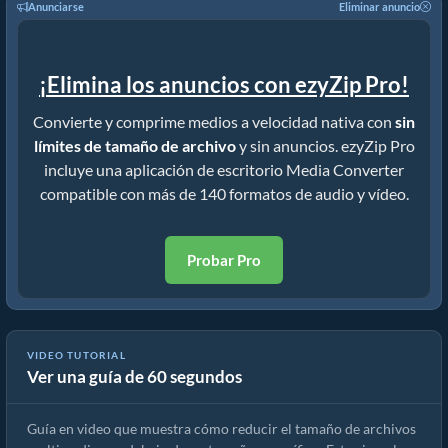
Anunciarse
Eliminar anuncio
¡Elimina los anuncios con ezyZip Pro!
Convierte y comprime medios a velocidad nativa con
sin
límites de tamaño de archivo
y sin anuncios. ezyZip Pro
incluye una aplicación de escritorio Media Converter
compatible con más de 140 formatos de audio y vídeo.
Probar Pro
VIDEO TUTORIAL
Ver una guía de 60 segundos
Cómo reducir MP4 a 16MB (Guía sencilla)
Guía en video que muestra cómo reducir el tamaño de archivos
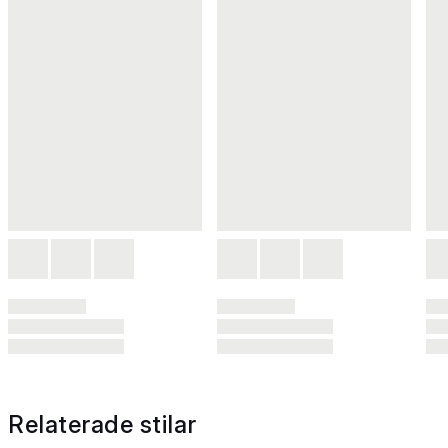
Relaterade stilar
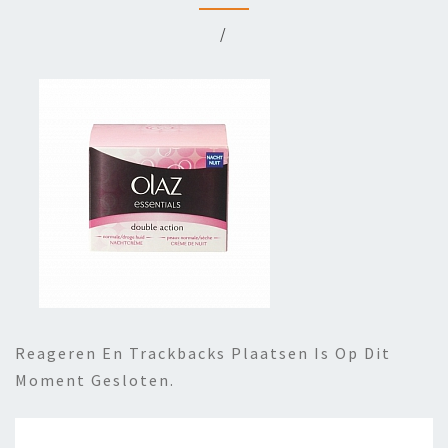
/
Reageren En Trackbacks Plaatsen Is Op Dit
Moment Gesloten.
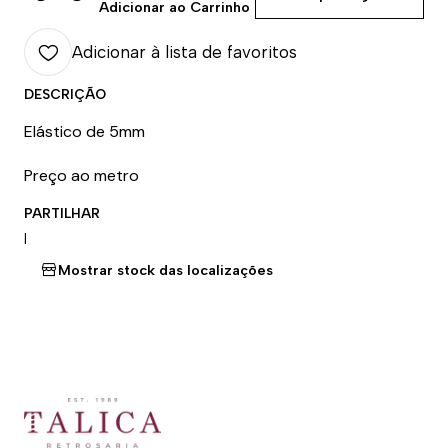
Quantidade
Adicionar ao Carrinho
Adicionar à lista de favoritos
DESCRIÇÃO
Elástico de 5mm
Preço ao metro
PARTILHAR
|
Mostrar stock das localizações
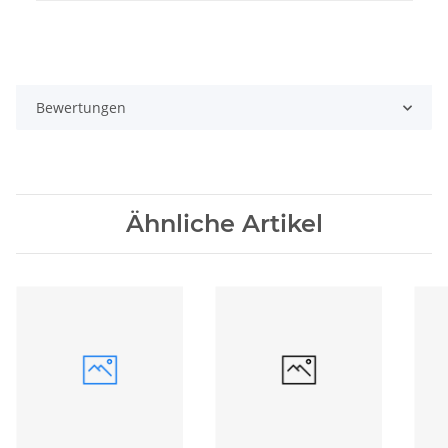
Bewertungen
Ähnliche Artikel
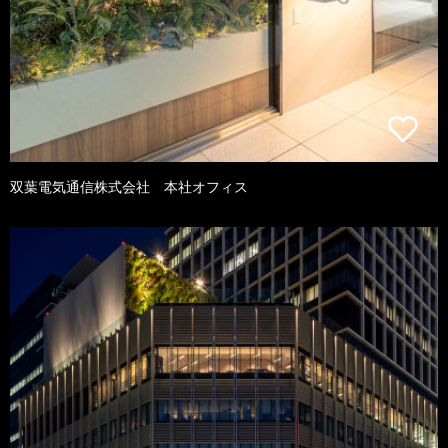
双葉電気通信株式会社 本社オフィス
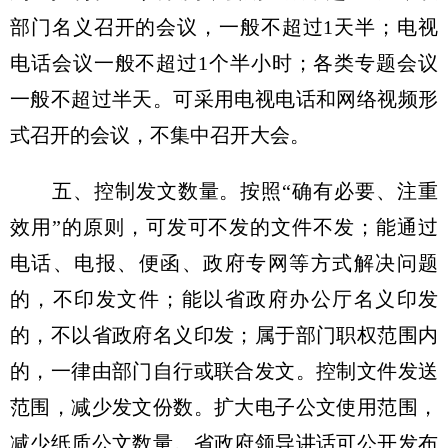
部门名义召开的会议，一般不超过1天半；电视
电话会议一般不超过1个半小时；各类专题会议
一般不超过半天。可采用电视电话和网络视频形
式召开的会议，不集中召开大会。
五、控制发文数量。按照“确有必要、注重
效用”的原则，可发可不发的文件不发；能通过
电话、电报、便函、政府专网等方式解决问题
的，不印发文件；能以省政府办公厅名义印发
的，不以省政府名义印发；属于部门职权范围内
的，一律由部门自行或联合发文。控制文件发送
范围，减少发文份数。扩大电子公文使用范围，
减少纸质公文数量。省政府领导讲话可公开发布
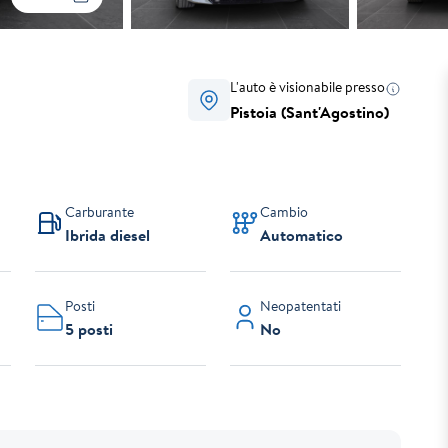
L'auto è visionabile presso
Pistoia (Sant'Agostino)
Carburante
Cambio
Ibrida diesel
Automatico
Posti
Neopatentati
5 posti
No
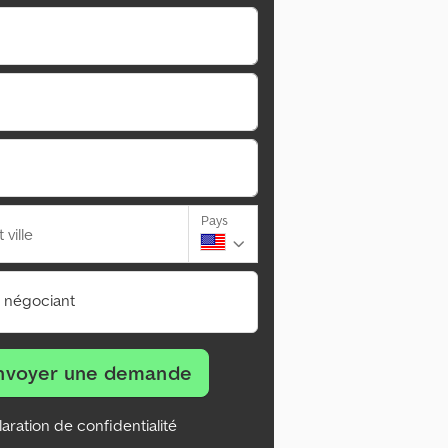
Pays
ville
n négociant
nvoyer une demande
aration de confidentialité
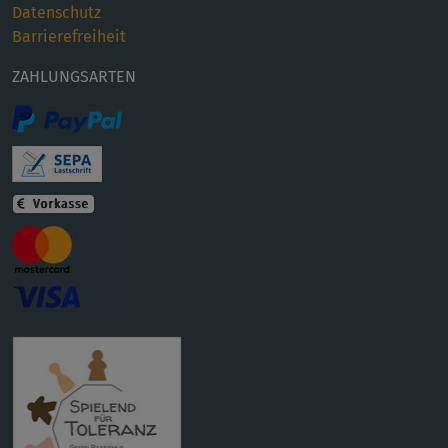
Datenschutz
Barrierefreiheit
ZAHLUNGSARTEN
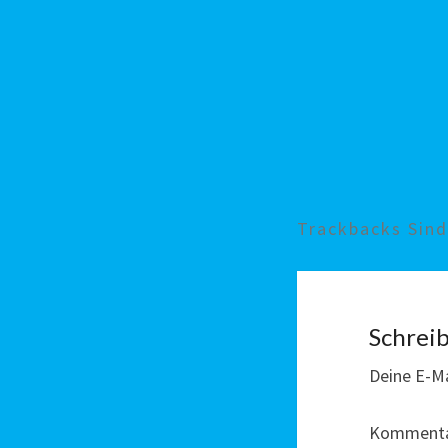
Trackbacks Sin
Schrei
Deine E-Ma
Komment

* * * * *

_Work request_
If a line of the listing contains the word "Adicionar", count it, then state only the total.

_Answer to this problem_
2